Saved data entries
BEGIN
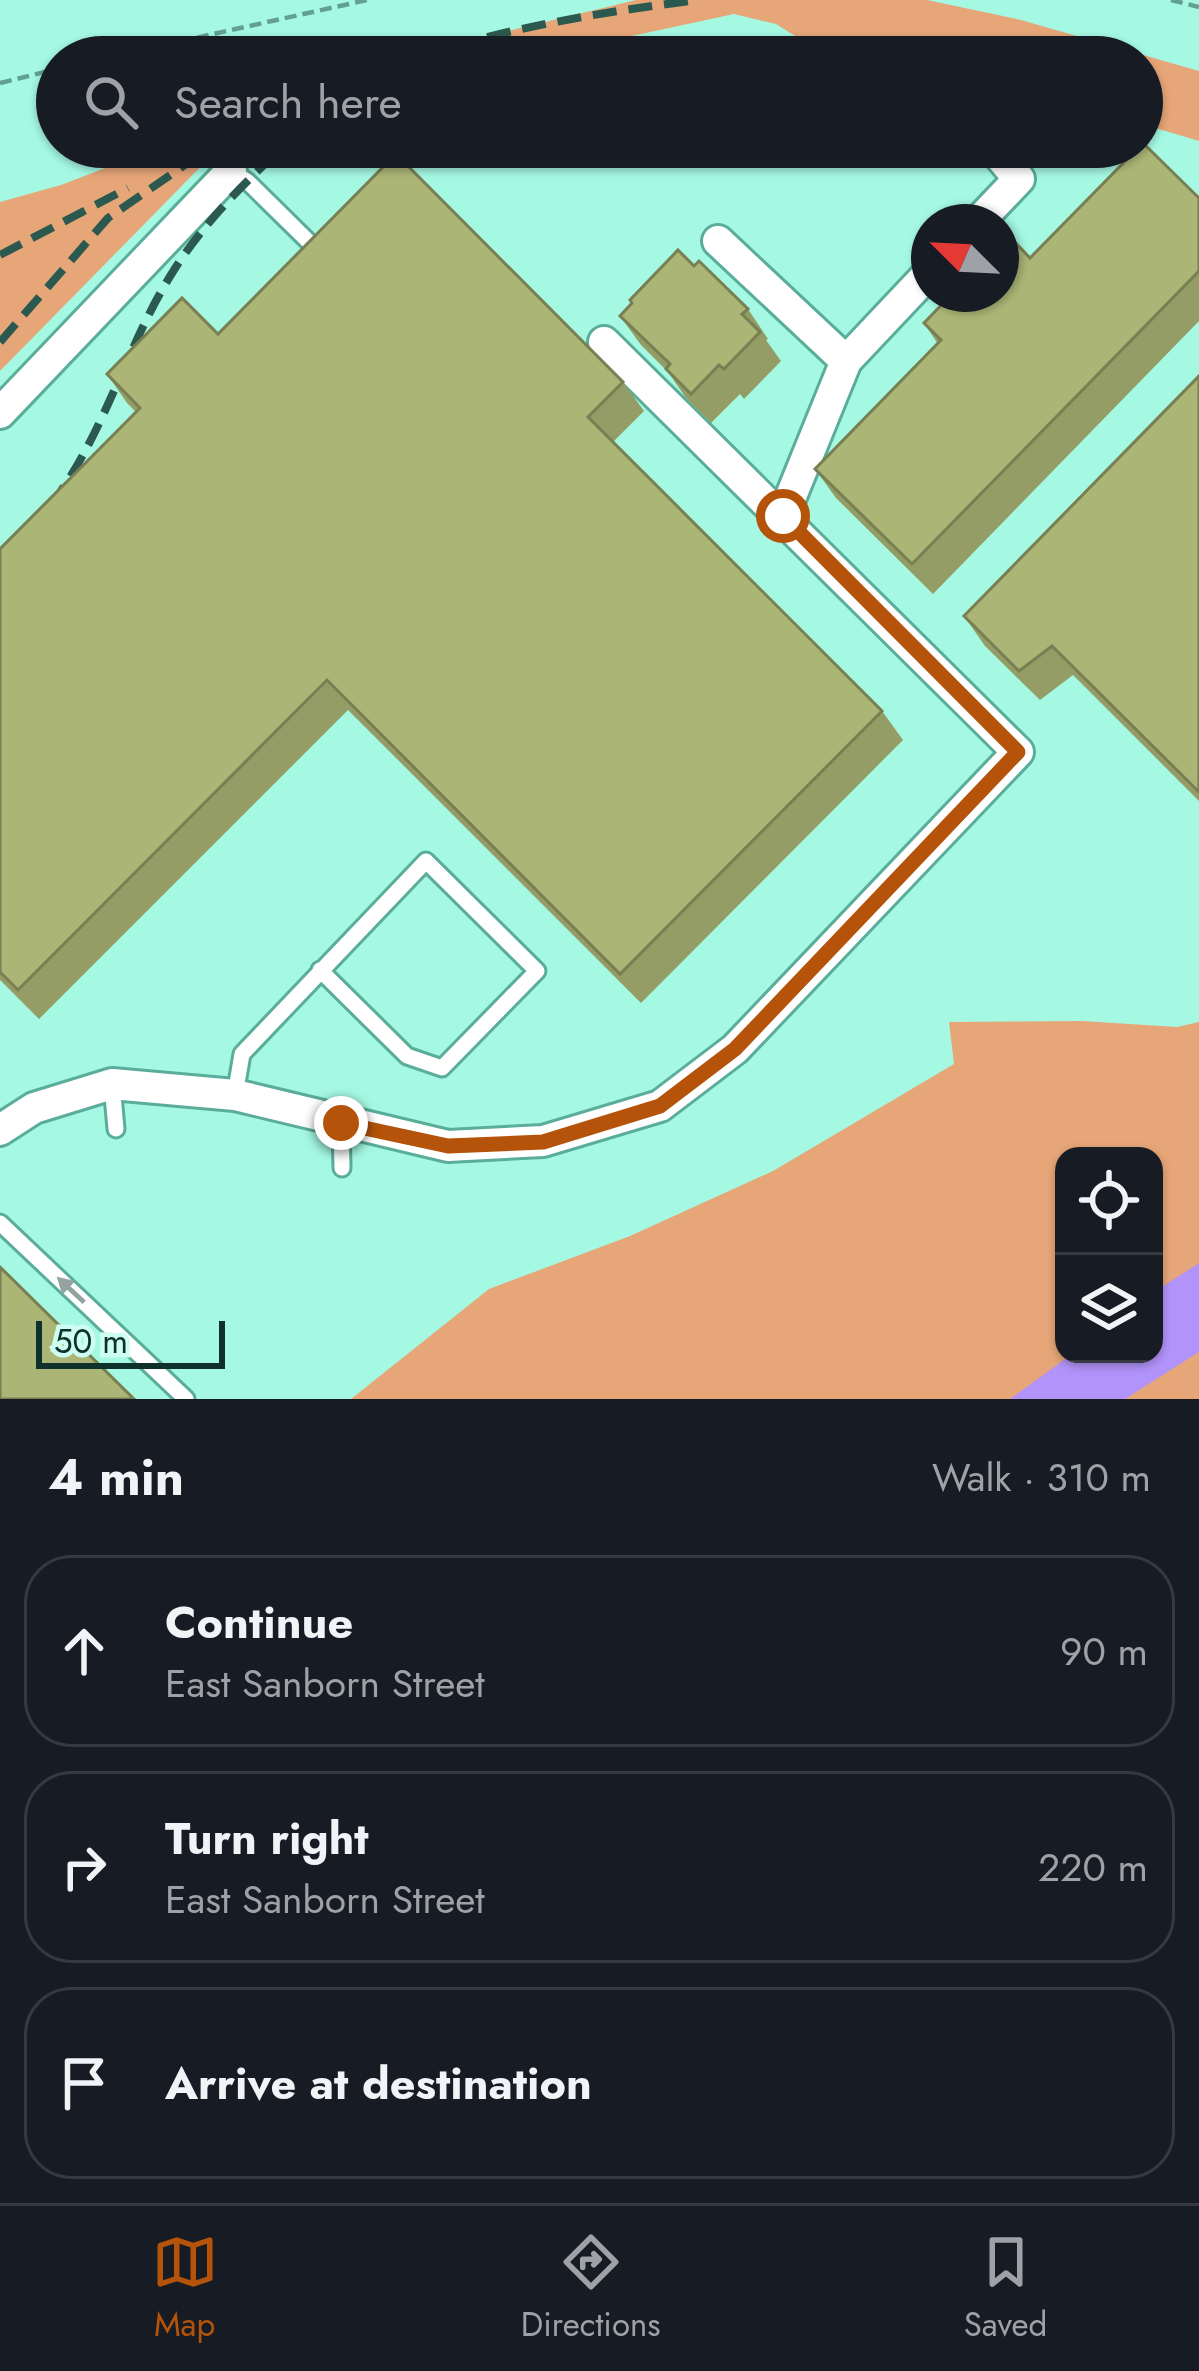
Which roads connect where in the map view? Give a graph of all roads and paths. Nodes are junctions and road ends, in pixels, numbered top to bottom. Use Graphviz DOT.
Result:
graph roads {
  1 [pos="367,0"];
  2 [pos="1171,0"];
  3 [pos="1199,7"];
  4 [pos="205,36"];
  5 [pos="36,74"];
  6 [pos="0,83"];
  7 [pos="1010,168"];
  8 [pos="231,171"];
  9 [pos="995,204"];
  10 [pos="718,241"];
  11 [pos="313,246"];
  12 [pos="911,292"];
  13 [pos="604,343"];
  14 [pos="846,361"];
  15 [pos="0,412"];
  16 [pos="783,516"];
  17 [pos="320,970"];
  18 [pos="112,1084"];
  19 [pos="235,1095"];
  20 [pos="341,1123"];
  21 [pos="0,1130"];
  22 [pos="116,1130"];
  23 [pos="342,1168"];
  24 [pos="0,1223"];
  25 [pos="187,1399"];
  1 -- 4 [label="path"];
  2 -- 3 [label="path"];
  5 -- 6 [label="path"];
  7 -- 9 [label="street"];
  8 -- 11 [label="lane"];
  8 -- 15 [label="street"];
  10 -- 14 [label="street"];
  12 -- 14 [label="street"];
  13 -- 16 [label="street"];
  14 -- 16 [label="street"];
  16 -- 20 [label="street"];
  17 -- 17 [label="lane"];
  17 -- 19 [label="lane"];
  18 -- 19 [label="street"];
  18 -- 21 [label="street"];
  18 -- 22 [label="lane"];
  19 -- 20 [label="street"];
  20 -- 23 [label="lane"];
  25 -- 24 [label="lane, one-way"];
}
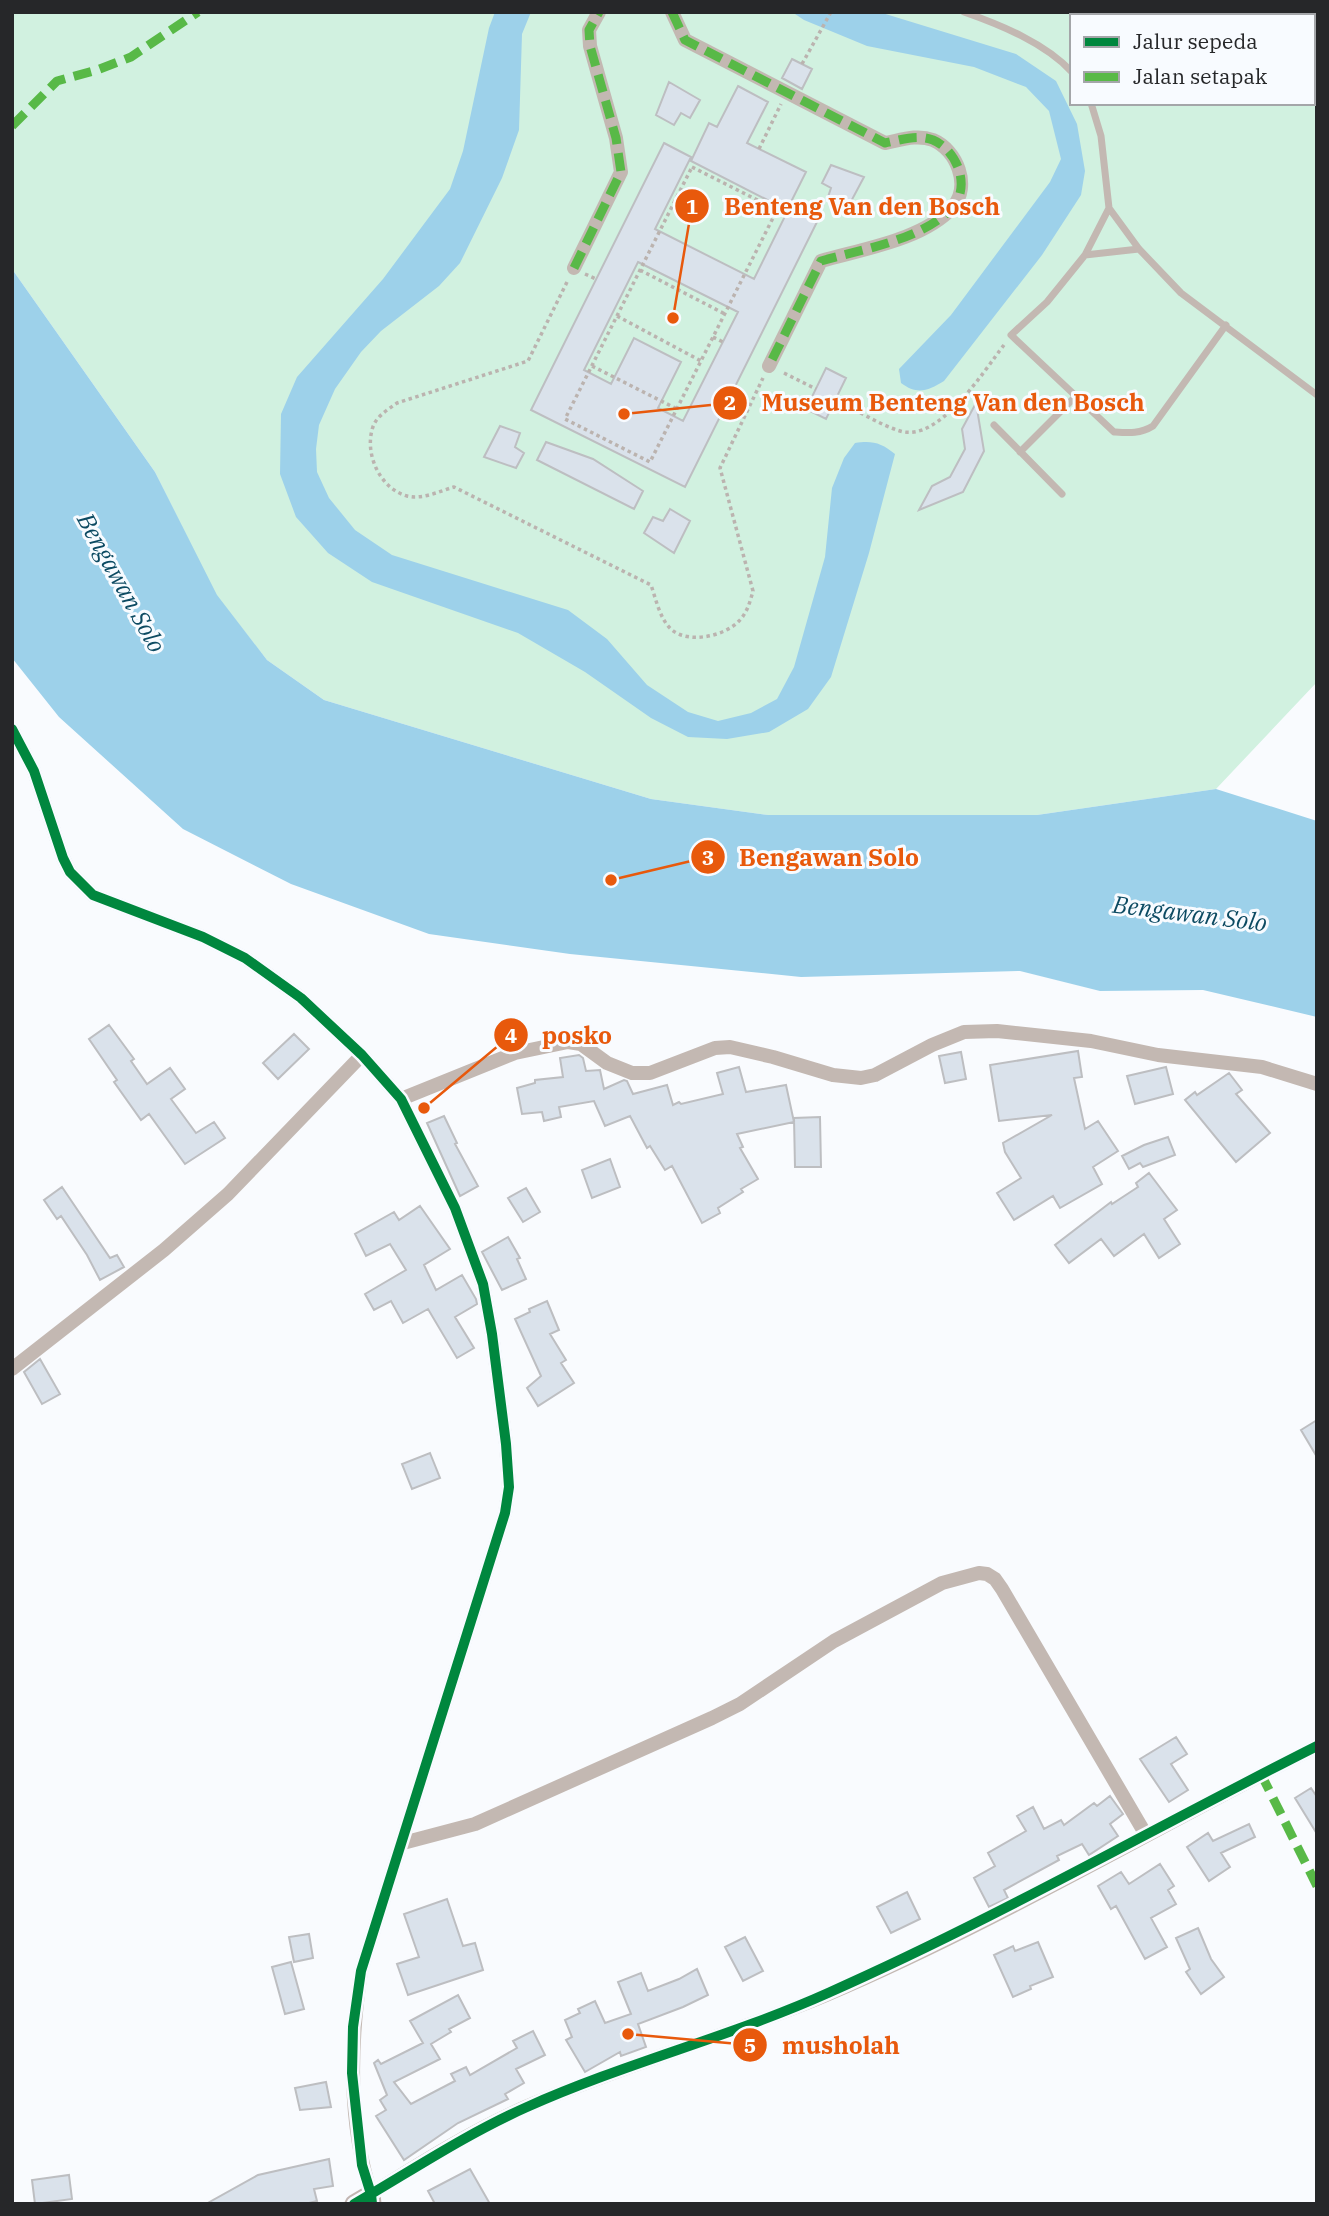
END
Filter the entries above and copy only the lines that hold "graph".

Result
Which roads connect where in the map view? Give a graph of all roads and paths. Nodes are junctions and road ends, in pixels, numbered top to bottom. Use Graphviz DOT.
graph roads {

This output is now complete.